During ontogeny, organisms constantly have to adjust their physiology in response to the environment they encounter. This course will provide an integrative understanding of life history evolution from the perspective of the constraints imposed by their underlying physiology. We will emphasize how physiological tradeoffs at the level of the whole organism ultimately define an organism's life history and fitness. The course will provide students with a conceptual approach to the integration of whole-organism physiology underlying life history traits. Relevant physiological, evolutionary and ecological background necessary to understand the concepts discussed will be given in lecture. Course will focus primarily on insects and will also use examples from other animals.
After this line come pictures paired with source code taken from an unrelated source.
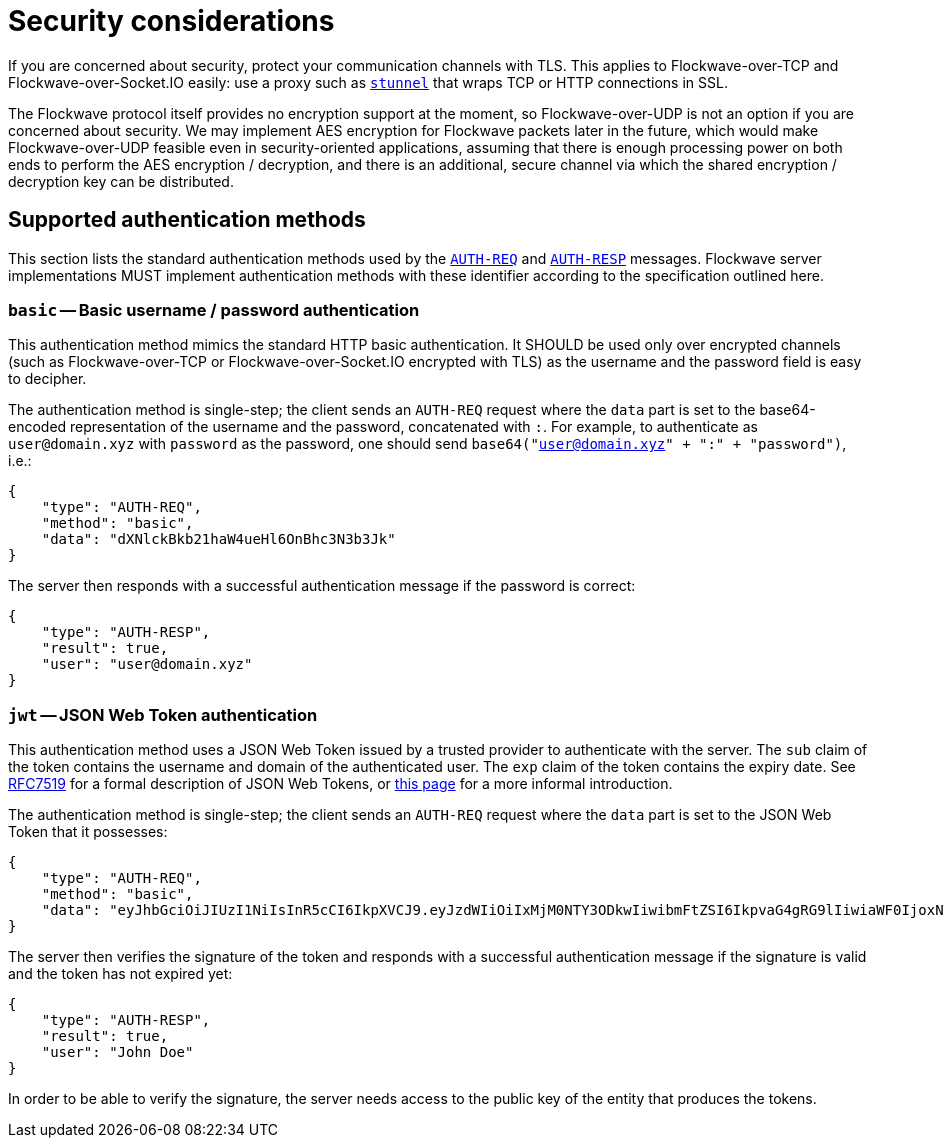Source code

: = Security considerations

If you are concerned about security, protect your communication channels
with TLS. This applies to Flockwave-over-TCP and Flockwave-over-Socket.IO
easily: use a proxy such as https://www.stunnel.org/[`stunnel`] that wraps
TCP or HTTP connections in SSL.

The Flockwave protocol itself provides no encryption support at the moment,
so Flockwave-over-UDP is not an option if you are concerned about security.
We may implement AES encryption for Flockwave packets later in the future,
which would make Flockwave-over-UDP feasible even in security-oriented
applications, assuming that there is enough processing power on both ends
to perform the AES encryption / decryption, and there is an additional,
secure channel via which the shared encryption / decryption key can be
distributed.

[#auth-methods]
== Supported authentication methods

This section lists the standard authentication methods used by the
xref:/messages/auth.adoc#auth-req[`AUTH-REQ`] and
xref:/messages/auth.adoc#auth-resp[`AUTH-RESP`] messages. Flockwave server
implementations MUST implement authentication methods with these identifier
according to the specification outlined here.

=== `basic` -- Basic username / password authentication

This authentication method mimics the standard HTTP basic authentication.
It SHOULD be used only over encrypted channels (such as Flockwave-over-TCP
or Flockwave-over-Socket.IO encrypted with TLS) as the username and the
password field is easy to decipher.

The authentication method is single-step; the client sends an `AUTH-REQ`
request where the `data` part is set to the base64-encoded representation
of the username and the password, concatenated with `:`. For example,
to authenticate as `user@domain.xyz` with `password` as the password,
one should send `base64("user@domain.xyz" + ":" + "password")`, i.e.:

[source,json]
----
{
    "type": "AUTH-REQ",
    "method": "basic",
    "data": "dXNlckBkb21haW4ueHl6OnBhc3N3b3Jk"
}
----

The server then responds with a successful authentication message if
the password is correct:

[source,json]
----
{
    "type": "AUTH-RESP",
    "result": true,
    "user": "user@domain.xyz"
}
----

=== `jwt` -- JSON Web Token authentication

This authentication method uses a JSON Web Token issued by a trusted provider
to authenticate with the server. The `sub` claim of the token contains the
username and domain of the authenticated user. The `exp` claim of the
token contains the expiry date. See https://tools.ietf.org/html/rfc7519[RFC7519]
for a formal description of JSON Web Tokens, or https://auth0.com/docs/jwt[this page]
for a more informal introduction.

The authentication method is single-step; the client sends an `AUTH-REQ`
request where the `data` part is set to the JSON Web Token that it possesses:

[source,json]
----
{
    "type": "AUTH-REQ",
    "method": "basic",
    "data": "eyJhbGciOiJIUzI1NiIsInR5cCI6IkpXVCJ9.eyJzdWIiOiIxMjM0NTY3ODkwIiwibmFtZSI6IkpvaG4gRG9lIiwiaWF0IjoxNTE2MjM5MDIyfQ.SflKxwRJSMeKKF2QT4fwpMeJf36POk6yJV_adQssw5c"
}
----

The server then verifies the signature of the token and responds with a successful
authentication message if the signature is valid and the token has not expired
yet:

[source,json]
----
{
    "type": "AUTH-RESP",
    "result": true,
    "user": "John Doe"
}
----

In order to be able to verify the signature, the server needs access to the
public key of the entity that produces the tokens.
Biology of host-parasite relationships with emphasis on parasites of veterinary and human importance. Parasite morphology and physiology, life cycles, epidemiology, pathogenesis and zoonotic potential.

This course examines the taxonomy, ecology, evolution, and conservation of aquatic insects. Having a basic understanding of aquatic entomology will be useful for students interested in aquatic ecology, fisheries biology, water quality monitoring, conservation biology, and/or outdoor recreation (e.g. fly fishing). Active learning is a major focus of the course, and includes observing, documenting, and collecting aquatic insects in the lab and field.

Insect Discovery is a special course that combines an introduction to insect biology with practical experience in science outreach. Students will learn insect biology through lectures, labs and field trips, and communicate their knowledge to elementary school children by leading hands-on, inquiry-based science activities.

Introductory and advanced statistical methods and their applications in ecology. Focuses on how research design dictates choice of statistical models; explores principles and pitfalls of hypothesis testing.

Examination of how insects function morphologically, physiologically, and behaviorally. Investigation of relationships between members of Insecta and how they interact with other major taxa, both plant and animal. See http://ag.arizona.edu/classes/ento415/ for class information and list of lectures.

Insect Systematics is a four unit lecture/lab course offered to undergraduate and graduate students with an interest in learning basic principles of systematics, insect structure, phylogeny and classification, and insect identification.

How have vertebrate immune systems evolved from simple origins? We will cover comparative immunology of prokaryotes, protozoans, plants, fungi, invertebrates, and "lower" vertebrates. By studying the origins and evolution of immunity across the history of life, and following the progression of immune system complexity across different lineages, we begin to see patterns that help explain how our immune system developed from those of our ancestors. Such comparative study will highlight the strengths and weaknesses of our immune system, and point to ways in which other organisms have overcome the same pathogenic stresses we currently face. This class will pull together data from many fields, including immunology, molecular and cell biology, ecology, and evolution.